→ Pictured people or hands with joints:
[Start of section]

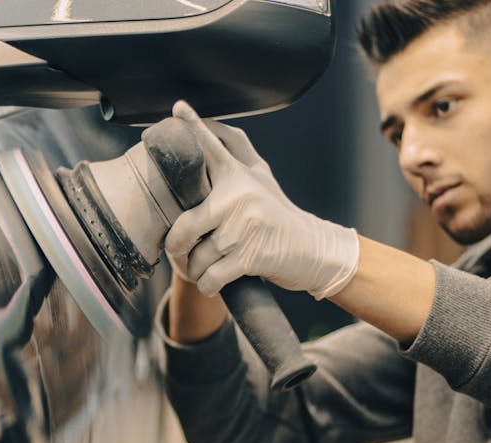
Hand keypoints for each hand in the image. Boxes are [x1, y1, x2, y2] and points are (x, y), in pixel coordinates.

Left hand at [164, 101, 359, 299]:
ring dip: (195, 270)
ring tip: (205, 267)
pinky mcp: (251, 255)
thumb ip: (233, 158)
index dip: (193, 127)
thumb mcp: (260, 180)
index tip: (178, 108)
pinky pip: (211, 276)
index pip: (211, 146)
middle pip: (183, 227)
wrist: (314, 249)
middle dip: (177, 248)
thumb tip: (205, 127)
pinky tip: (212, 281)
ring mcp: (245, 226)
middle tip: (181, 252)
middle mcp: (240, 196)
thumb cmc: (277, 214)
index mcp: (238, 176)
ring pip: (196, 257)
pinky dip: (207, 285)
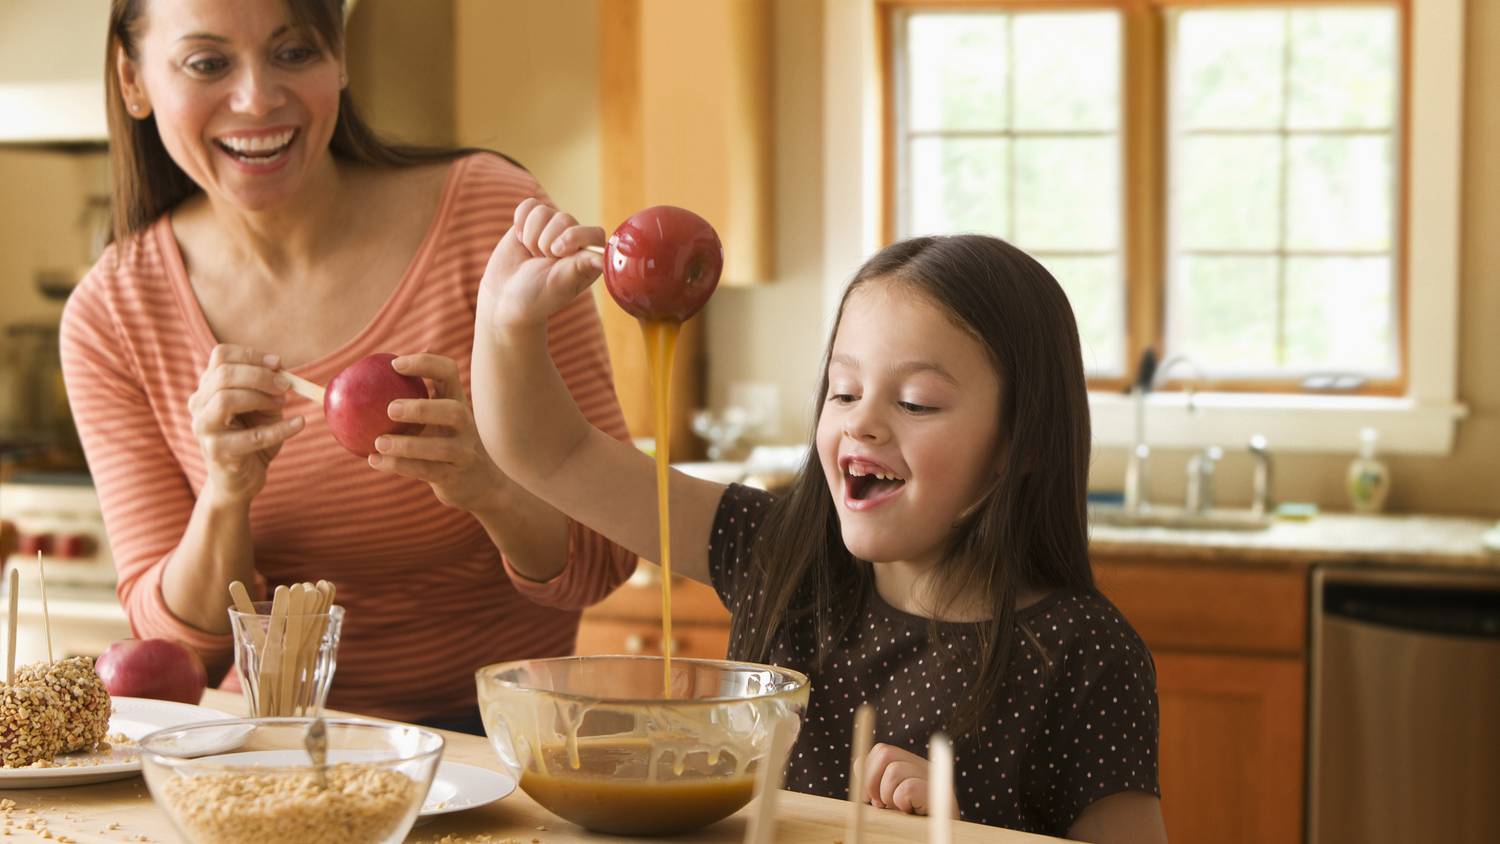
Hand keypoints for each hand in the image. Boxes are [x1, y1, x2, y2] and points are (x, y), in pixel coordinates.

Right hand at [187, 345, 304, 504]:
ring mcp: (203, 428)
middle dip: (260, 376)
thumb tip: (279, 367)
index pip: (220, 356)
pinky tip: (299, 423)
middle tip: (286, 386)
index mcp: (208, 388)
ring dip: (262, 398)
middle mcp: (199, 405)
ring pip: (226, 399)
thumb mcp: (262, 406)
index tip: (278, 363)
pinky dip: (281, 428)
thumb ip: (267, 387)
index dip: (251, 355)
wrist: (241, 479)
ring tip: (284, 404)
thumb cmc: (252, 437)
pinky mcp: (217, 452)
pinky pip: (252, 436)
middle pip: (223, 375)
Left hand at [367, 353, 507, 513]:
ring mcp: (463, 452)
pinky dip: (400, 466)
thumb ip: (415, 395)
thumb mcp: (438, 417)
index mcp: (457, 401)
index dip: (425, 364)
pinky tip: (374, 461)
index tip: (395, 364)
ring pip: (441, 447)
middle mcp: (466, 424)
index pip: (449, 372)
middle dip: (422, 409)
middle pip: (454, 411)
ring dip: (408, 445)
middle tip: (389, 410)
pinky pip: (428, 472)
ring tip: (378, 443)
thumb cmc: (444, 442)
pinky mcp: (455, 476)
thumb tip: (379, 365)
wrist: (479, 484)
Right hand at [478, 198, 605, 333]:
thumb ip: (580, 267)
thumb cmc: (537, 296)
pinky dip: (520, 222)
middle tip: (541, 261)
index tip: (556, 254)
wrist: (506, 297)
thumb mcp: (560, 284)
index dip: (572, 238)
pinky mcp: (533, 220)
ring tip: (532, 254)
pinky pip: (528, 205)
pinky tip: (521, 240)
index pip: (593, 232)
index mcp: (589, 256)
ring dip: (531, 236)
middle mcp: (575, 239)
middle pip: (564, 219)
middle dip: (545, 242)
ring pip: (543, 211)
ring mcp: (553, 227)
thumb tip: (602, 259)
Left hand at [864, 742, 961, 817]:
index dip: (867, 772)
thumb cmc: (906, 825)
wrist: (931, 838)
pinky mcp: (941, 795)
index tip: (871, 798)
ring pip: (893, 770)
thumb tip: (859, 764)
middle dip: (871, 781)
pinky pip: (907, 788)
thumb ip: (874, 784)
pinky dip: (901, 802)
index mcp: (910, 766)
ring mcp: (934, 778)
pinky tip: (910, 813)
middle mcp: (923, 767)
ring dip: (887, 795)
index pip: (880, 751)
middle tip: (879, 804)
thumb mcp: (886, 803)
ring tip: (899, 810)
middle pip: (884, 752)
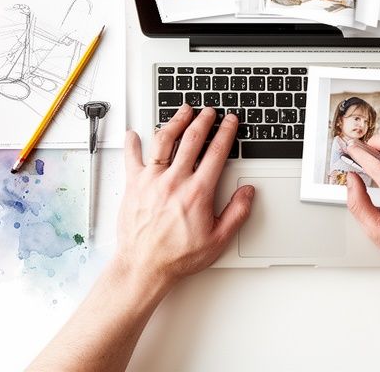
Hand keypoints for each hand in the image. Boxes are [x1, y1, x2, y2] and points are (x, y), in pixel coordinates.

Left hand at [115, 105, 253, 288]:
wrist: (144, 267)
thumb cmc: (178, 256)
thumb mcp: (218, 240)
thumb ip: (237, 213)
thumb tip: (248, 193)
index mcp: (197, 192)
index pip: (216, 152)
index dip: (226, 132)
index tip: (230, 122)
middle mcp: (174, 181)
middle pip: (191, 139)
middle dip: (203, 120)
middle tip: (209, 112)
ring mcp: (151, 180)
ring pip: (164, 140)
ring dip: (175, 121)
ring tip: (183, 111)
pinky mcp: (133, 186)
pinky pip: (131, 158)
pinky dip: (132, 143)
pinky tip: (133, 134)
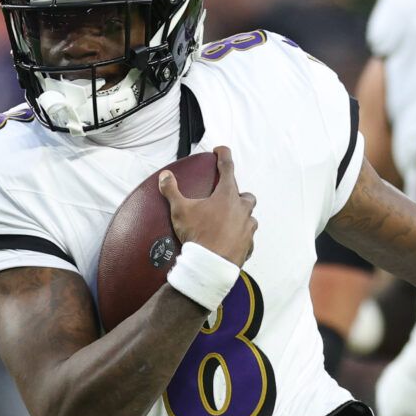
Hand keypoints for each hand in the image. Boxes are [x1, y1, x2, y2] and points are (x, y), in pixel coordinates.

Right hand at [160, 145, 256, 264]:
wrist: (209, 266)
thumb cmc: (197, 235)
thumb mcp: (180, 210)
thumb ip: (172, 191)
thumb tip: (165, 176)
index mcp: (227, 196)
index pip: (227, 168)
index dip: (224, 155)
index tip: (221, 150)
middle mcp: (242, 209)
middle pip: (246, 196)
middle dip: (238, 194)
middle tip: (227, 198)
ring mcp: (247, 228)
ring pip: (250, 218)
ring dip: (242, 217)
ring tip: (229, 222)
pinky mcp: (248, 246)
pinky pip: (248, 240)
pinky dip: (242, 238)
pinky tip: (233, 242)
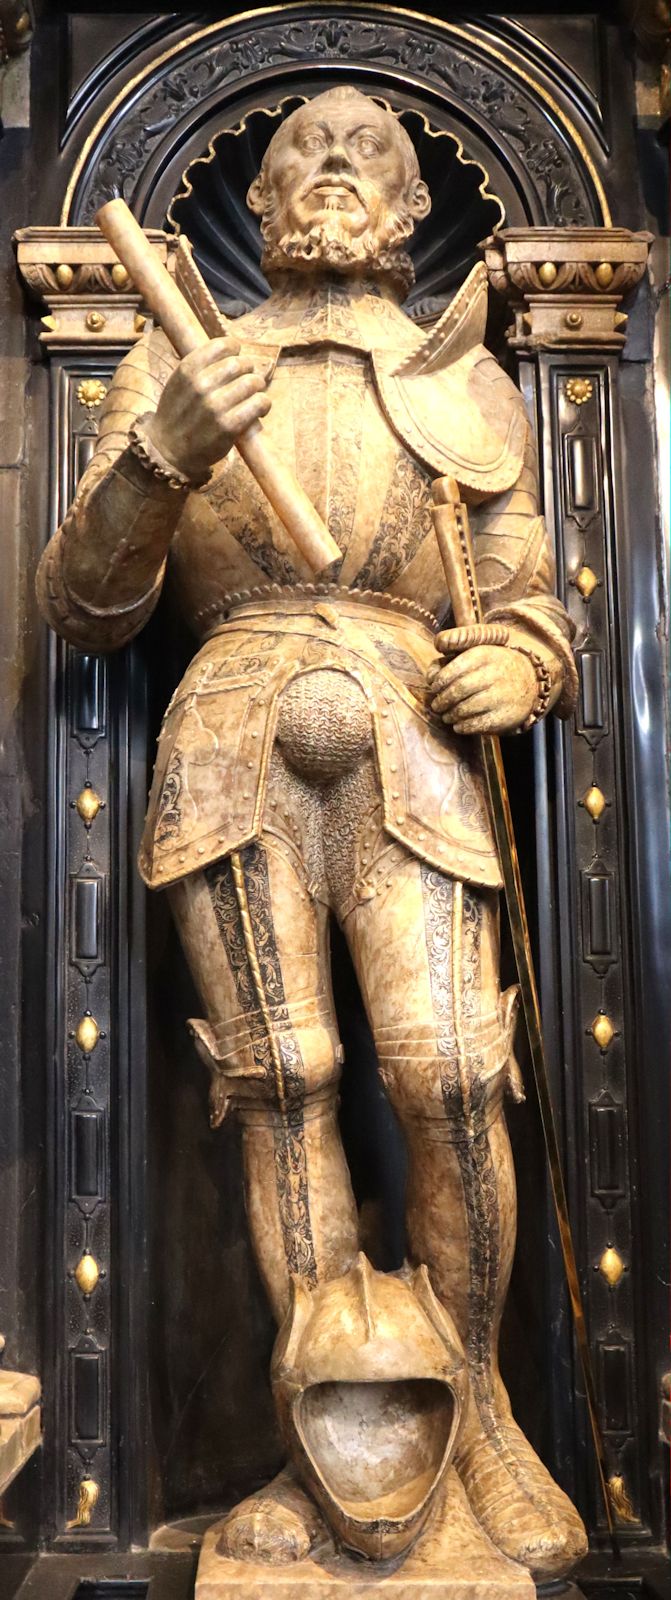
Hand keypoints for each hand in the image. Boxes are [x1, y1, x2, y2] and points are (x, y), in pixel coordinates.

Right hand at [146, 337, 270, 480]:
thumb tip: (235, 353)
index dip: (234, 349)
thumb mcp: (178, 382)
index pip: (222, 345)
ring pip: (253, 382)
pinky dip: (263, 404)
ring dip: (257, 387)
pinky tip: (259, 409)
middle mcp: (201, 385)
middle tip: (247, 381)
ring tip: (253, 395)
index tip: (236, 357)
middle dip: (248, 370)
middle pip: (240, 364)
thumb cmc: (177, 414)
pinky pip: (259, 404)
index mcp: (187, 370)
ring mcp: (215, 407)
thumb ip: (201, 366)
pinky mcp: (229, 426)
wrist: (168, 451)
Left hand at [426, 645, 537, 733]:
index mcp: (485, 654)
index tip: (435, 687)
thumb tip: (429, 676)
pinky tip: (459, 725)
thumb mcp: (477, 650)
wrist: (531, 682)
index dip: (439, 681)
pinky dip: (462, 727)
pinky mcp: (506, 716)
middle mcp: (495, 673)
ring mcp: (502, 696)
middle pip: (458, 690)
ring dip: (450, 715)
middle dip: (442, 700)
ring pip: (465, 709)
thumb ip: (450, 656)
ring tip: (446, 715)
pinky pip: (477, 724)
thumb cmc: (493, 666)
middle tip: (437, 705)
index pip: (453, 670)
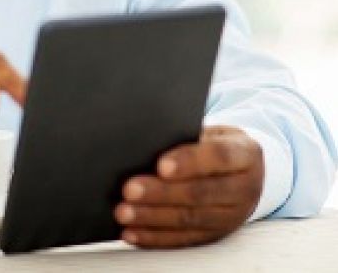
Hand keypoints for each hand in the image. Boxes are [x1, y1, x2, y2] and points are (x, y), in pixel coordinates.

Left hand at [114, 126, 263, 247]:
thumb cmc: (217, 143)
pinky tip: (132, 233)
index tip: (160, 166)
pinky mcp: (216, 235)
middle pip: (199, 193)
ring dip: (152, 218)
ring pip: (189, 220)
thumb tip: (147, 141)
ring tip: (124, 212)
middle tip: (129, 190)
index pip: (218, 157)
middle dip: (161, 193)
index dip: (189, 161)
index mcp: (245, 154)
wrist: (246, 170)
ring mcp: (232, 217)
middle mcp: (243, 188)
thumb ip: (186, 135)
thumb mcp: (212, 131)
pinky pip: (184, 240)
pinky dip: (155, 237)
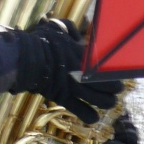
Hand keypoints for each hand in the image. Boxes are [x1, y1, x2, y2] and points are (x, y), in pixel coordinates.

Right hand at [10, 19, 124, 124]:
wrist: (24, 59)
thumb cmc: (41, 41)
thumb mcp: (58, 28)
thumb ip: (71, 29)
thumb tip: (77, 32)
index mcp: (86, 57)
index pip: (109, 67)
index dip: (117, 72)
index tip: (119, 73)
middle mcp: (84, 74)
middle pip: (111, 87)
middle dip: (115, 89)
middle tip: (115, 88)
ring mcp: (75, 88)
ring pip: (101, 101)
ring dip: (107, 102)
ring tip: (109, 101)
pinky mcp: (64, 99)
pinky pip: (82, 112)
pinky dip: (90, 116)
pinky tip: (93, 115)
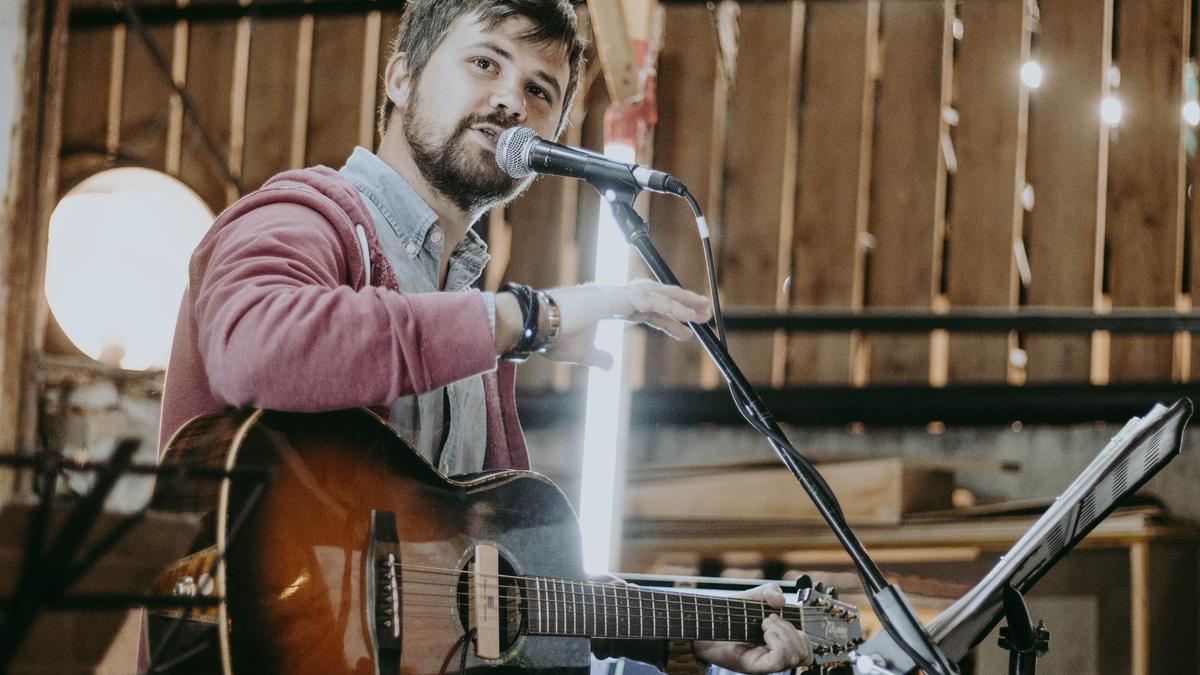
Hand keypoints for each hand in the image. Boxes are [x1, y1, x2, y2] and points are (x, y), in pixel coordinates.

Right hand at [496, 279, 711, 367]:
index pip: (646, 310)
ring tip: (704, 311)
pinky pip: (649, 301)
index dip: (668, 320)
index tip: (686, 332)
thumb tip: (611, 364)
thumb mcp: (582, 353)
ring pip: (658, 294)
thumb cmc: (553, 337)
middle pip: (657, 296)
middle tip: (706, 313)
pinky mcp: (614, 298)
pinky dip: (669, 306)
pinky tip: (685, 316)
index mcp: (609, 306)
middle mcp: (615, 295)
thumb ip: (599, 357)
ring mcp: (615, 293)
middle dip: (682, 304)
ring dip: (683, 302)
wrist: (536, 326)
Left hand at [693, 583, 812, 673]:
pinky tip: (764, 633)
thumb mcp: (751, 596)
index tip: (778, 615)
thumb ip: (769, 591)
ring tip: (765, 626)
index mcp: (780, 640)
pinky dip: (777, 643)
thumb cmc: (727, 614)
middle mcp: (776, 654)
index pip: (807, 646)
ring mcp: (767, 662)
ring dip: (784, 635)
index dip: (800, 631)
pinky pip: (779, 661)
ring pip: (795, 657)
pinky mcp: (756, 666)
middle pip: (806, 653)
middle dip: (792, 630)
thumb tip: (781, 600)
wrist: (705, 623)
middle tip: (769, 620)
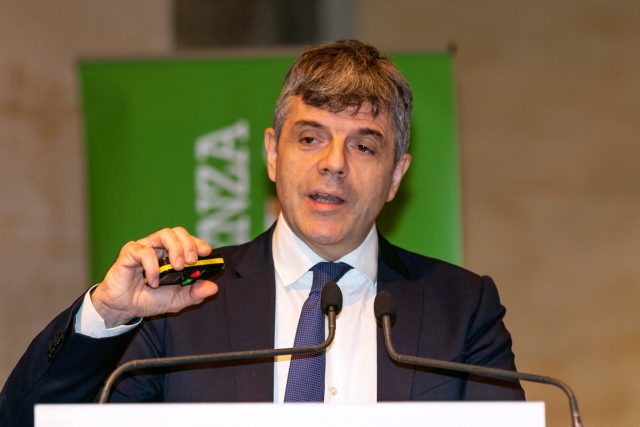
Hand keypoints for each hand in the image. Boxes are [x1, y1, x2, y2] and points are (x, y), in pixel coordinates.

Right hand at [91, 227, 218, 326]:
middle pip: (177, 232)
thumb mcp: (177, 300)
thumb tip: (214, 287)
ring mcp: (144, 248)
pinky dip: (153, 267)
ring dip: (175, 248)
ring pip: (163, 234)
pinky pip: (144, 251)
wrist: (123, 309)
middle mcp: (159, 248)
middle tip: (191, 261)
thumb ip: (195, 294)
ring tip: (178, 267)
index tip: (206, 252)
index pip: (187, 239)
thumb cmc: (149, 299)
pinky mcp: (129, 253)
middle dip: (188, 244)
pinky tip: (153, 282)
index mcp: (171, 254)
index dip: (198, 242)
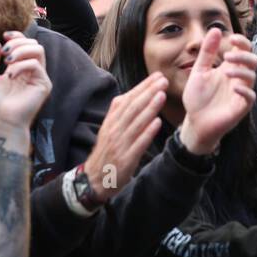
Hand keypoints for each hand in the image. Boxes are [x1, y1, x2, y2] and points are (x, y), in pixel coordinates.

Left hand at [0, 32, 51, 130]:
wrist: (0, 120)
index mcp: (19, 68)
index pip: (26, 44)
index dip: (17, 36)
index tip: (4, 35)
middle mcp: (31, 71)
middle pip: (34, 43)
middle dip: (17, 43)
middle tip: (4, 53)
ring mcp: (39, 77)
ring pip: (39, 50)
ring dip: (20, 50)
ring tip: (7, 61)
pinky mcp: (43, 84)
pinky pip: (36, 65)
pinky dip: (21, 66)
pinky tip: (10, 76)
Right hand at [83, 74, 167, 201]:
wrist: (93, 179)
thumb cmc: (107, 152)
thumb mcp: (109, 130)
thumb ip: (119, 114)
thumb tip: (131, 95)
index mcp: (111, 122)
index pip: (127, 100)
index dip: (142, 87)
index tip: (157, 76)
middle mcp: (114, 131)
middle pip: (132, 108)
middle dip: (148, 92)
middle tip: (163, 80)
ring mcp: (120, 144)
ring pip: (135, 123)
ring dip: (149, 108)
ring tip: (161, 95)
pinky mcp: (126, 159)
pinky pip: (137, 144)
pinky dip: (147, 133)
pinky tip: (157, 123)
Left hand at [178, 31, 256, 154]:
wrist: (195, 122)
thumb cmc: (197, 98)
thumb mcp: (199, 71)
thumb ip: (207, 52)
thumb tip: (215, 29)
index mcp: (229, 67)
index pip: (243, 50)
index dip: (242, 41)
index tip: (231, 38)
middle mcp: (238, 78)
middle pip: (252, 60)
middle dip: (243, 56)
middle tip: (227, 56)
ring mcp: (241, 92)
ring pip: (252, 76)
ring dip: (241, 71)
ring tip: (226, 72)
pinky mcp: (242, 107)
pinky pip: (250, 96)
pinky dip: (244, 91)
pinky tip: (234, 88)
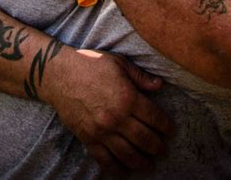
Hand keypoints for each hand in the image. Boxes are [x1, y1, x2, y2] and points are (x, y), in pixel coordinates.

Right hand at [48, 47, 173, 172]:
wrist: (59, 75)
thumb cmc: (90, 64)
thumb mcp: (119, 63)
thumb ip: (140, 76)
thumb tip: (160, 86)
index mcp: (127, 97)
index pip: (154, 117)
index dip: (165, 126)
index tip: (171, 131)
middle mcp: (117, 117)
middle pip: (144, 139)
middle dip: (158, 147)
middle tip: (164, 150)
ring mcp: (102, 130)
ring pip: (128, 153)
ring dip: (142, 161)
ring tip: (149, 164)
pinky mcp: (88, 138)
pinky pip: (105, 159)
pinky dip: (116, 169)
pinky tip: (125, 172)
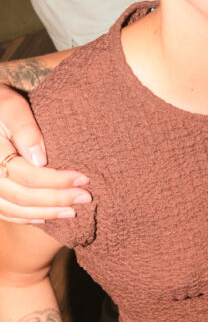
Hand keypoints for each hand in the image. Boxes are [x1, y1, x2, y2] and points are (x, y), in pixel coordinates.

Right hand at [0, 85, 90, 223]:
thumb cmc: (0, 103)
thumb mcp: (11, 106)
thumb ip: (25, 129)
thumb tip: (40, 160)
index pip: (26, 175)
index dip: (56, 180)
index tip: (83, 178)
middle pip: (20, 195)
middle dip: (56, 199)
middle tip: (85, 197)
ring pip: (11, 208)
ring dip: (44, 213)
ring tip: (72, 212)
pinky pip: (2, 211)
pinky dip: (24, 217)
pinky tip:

[End of section]

→ REQUIRED ACTION: Restate the lines of the records exactly, starting at the first and stopping after the line with "pinky dip: (207, 285)". Leave out any picture.

→ EXERCISE OUTPUT:
Hand keypoints for each hand in the image. Boxes are [x1, y1, x2, y2] and points are (x, y), in pixel coordinates.

Left hand at [164, 101, 359, 299]:
ring dip: (195, 270)
ring tip: (205, 267)
pinky mcp: (251, 255)
thumb ip: (233, 158)
index dip: (193, 127)
thumb mcp: (260, 180)
index tip: (178, 108)
pinky pip: (211, 276)
index pip: (211, 146)
middle pip: (183, 227)
wrist: (314, 249)
middle dip: (177, 248)
thumb tip: (205, 127)
pinky tip: (212, 281)
ring mcp: (245, 226)
middle tip: (181, 252)
middle mcp: (240, 196)
thumb cmc: (277, 214)
index mcp: (238, 176)
ring pip: (196, 257)
pinky dip: (207, 285)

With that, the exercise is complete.